By Brittany Hale
Anyone who has turned on daytime TV to see a “real life” court-drama knows that renting can be messy. Just as renters have obligations that they must fulfill, so do landlords. Although many people are happy with their landlords, many more will have to deal with landlords who simply won’t play by the rules. Thankfully, Washington State law ensures fair treatment for tenants. As long as you are familiar with your rights and the law, you have a fair shot at a good renting experience.
When moving into a new place, your landlord must provide you with several items. The first and most important document they must provide is a lease. It is important to read the terms of your lease carefully and always keep a hard copy. If your landlord has you sign an electronic lease, make sure to print it out. Essentially, a lease lays out the terms of your rental. For instance, how long you will be occupying the unit, the monthly rent, and the amount owed to the landlord for deposit.
There are several types of deposits that a landlord will typically ask for. If your landlord requires a refundable deposit from you, you are entitled to a move-in checklist. The checklist will allow you to document pre–existing damages to your home before moving in. When filling it out, don’t hesitate to add anything and everything to the list and make sure that the landlord signs it. Keep this somewhere safe with a copy of your lease.

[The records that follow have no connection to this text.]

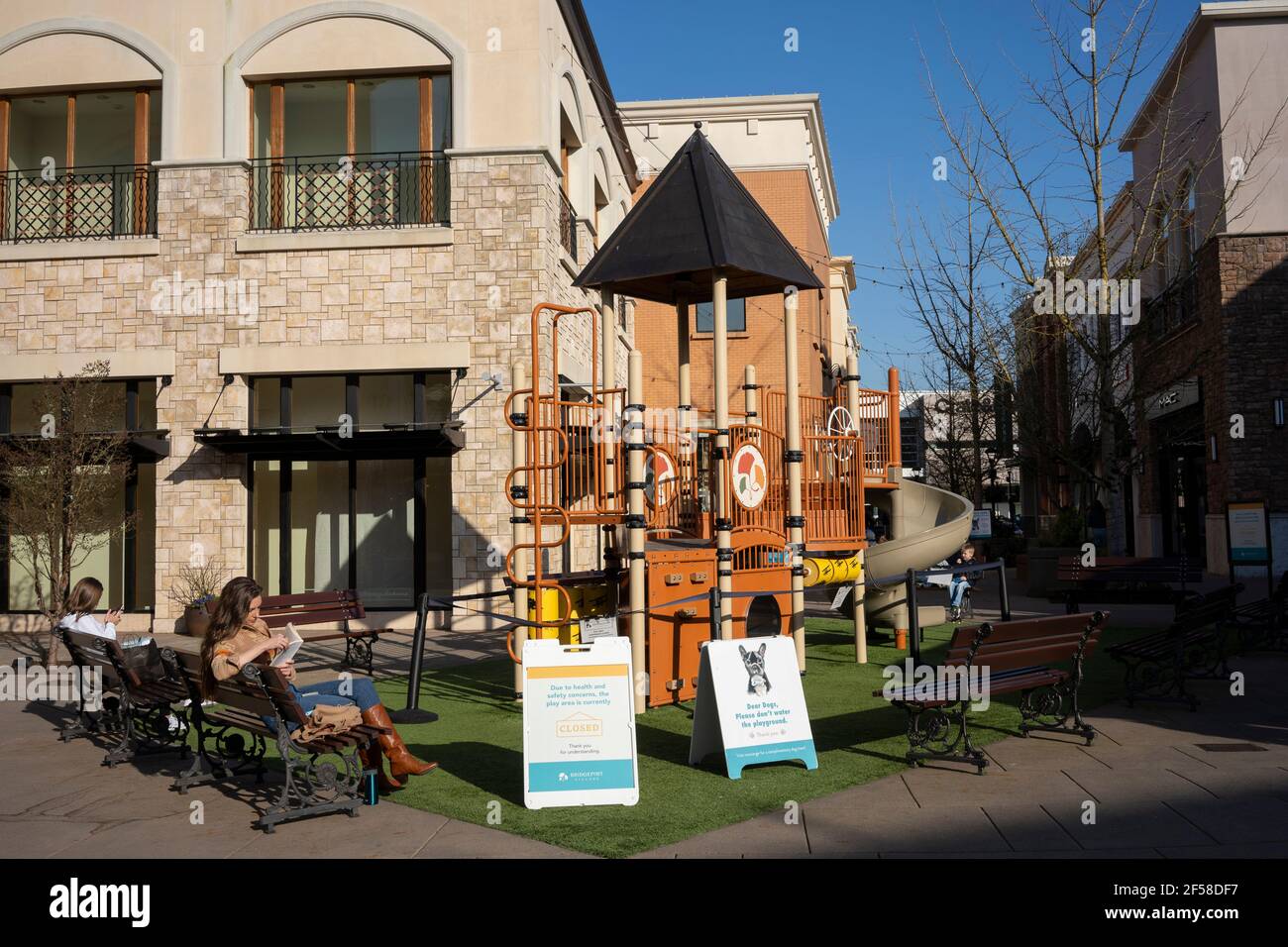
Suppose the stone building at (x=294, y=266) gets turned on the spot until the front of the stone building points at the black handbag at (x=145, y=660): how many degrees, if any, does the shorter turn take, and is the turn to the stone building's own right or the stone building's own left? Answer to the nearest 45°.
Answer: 0° — it already faces it

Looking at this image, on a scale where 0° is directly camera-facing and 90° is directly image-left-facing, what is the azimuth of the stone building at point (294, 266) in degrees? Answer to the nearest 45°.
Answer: approximately 0°

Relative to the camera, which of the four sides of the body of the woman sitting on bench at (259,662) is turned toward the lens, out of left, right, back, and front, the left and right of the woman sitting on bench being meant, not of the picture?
right

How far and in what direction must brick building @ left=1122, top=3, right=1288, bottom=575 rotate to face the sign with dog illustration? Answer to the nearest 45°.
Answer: approximately 90° to its left

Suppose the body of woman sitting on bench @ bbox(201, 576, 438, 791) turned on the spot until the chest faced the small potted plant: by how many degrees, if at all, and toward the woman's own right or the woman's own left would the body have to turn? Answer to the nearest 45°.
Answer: approximately 90° to the woman's own left

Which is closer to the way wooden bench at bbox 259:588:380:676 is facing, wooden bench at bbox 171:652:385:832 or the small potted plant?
the wooden bench

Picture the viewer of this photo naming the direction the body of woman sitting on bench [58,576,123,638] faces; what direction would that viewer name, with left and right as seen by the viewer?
facing away from the viewer and to the right of the viewer

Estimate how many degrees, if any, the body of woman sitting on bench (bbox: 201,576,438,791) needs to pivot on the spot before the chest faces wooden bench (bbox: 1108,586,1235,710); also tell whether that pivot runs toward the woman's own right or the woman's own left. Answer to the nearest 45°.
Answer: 0° — they already face it
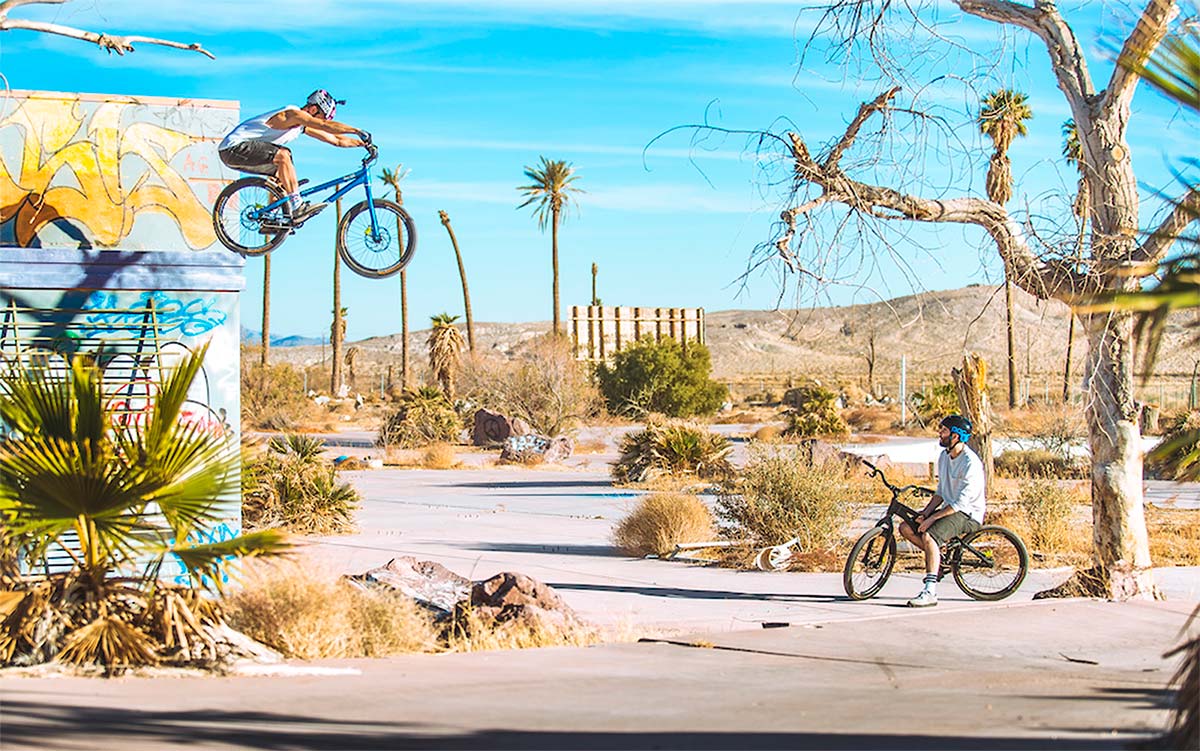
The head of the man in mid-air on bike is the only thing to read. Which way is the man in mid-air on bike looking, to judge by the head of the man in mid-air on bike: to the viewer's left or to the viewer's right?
to the viewer's right

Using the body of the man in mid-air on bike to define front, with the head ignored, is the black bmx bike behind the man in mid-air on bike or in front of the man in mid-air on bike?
in front

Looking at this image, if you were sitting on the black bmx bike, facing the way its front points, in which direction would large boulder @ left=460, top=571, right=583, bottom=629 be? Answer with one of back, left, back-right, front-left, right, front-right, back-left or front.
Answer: front-left

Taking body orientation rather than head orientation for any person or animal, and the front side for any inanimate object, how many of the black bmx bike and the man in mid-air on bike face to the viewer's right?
1

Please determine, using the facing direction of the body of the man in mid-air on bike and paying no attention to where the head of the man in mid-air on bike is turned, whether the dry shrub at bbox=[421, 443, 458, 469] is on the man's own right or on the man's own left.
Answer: on the man's own left

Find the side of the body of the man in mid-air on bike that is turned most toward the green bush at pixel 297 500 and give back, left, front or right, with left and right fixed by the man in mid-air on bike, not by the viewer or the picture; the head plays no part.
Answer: left

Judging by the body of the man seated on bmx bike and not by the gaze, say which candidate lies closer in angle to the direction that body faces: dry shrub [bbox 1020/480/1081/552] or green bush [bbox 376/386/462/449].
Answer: the green bush

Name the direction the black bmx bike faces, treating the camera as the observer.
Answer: facing to the left of the viewer

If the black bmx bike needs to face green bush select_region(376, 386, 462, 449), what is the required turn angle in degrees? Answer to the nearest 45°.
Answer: approximately 45° to its right

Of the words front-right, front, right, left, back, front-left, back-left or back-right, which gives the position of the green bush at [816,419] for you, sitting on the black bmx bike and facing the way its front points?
right

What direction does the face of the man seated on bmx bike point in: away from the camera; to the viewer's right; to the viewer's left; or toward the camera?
to the viewer's left

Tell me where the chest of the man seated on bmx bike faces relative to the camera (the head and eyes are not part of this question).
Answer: to the viewer's left

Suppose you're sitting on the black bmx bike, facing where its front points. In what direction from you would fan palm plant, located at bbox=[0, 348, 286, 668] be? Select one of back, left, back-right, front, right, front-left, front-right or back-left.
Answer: front-left

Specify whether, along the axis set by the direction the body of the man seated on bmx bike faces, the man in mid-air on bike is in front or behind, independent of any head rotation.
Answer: in front

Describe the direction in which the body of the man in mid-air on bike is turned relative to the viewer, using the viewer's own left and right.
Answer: facing to the right of the viewer

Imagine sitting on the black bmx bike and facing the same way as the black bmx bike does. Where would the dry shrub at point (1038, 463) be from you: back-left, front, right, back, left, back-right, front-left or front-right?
right
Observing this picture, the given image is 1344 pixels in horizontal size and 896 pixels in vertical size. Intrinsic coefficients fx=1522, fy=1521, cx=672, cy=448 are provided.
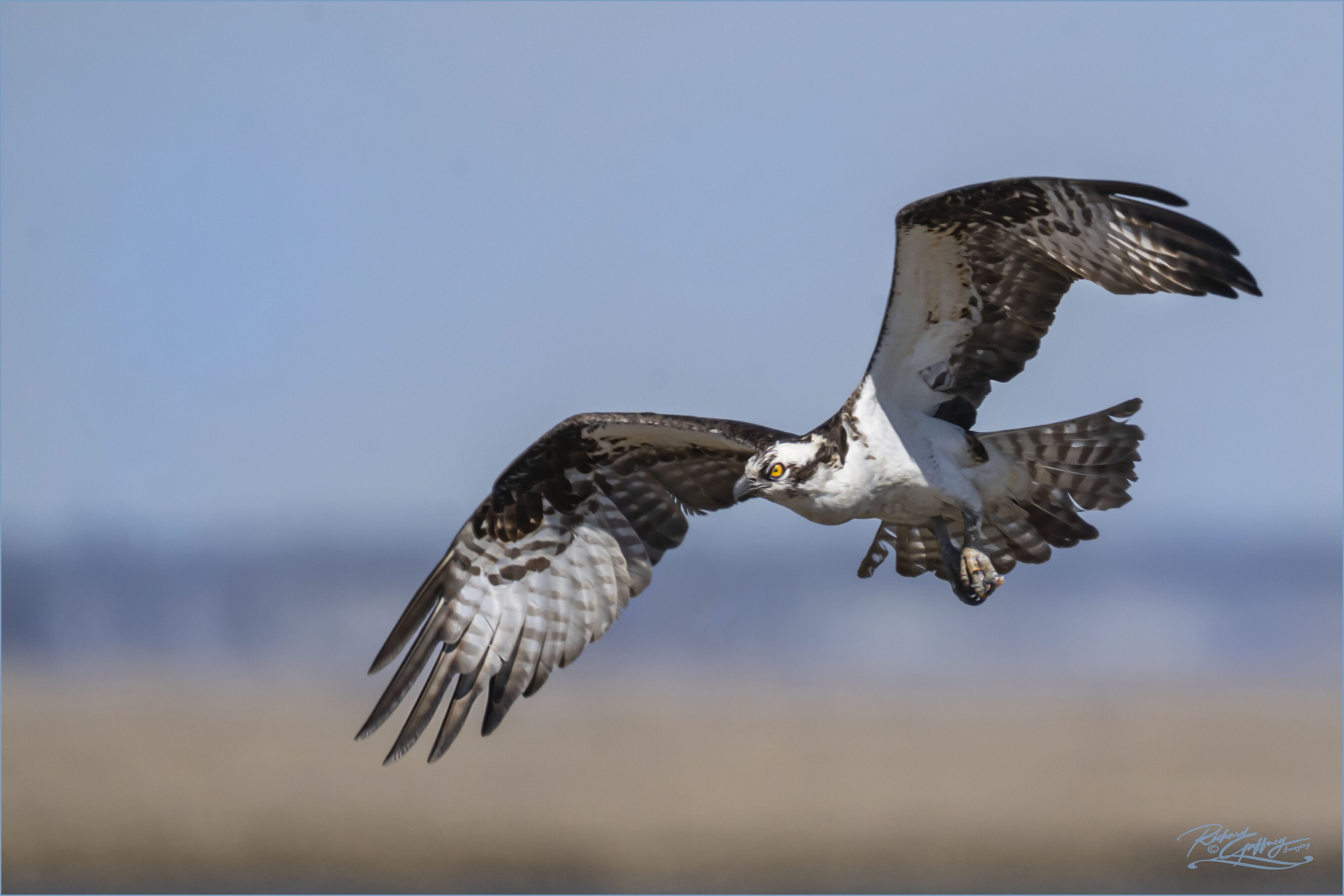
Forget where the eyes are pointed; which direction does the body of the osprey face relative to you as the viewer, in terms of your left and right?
facing the viewer and to the left of the viewer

Some landlords will have nonrefundable deposits, which are usually set aside for things like cleaning. If a deposit is nonrefundable, it must say so in the lease.
While living in your rental, you might need to contact the landlord to make repairs. If you find that something in your apartment or home has broken, notify the landlord immediately and in writing. Always keep a copy of any correspondence with your landlord. If something major like electricity or heating is busted, the landlord has up to twenty-four hours to begin repairs. If your refrigerator or plumbing fixtures are broken, the landlord has seventy-two hours to begin repairs.
When you reach the end of your lease, you have a decision to make. Your landlord will typically send you a notice thirty to sixty days before your lease is ending. Depending on where your live, your monthly rent may go up a lot of you decide to occupy the premises month-to-month. If you decide to move out, you must give the landlord at least twenty days written notice. Make sure to provide them with a forwarding address. If you want your deposit back, you must clean! Before you leave, take time stamped photos of the condition of the place as you left it. If you can, do a move-out walkthrough with your landlord. After moving out, your landlord has fourteen days to send you a letter detailing why they’re withholding your deposit or a check for your deposit. If the landlord fails to do this, then you are entitled to a full refund.
Overall, this is barely skimming the surface of landlord–tenant laws here in Washington State. If you’re unsure as to whether or not your landlord is handling an issue correctly, go online. Online you can access the Landlord-Tenant Act directly and many other publications dealing with renter’s rights.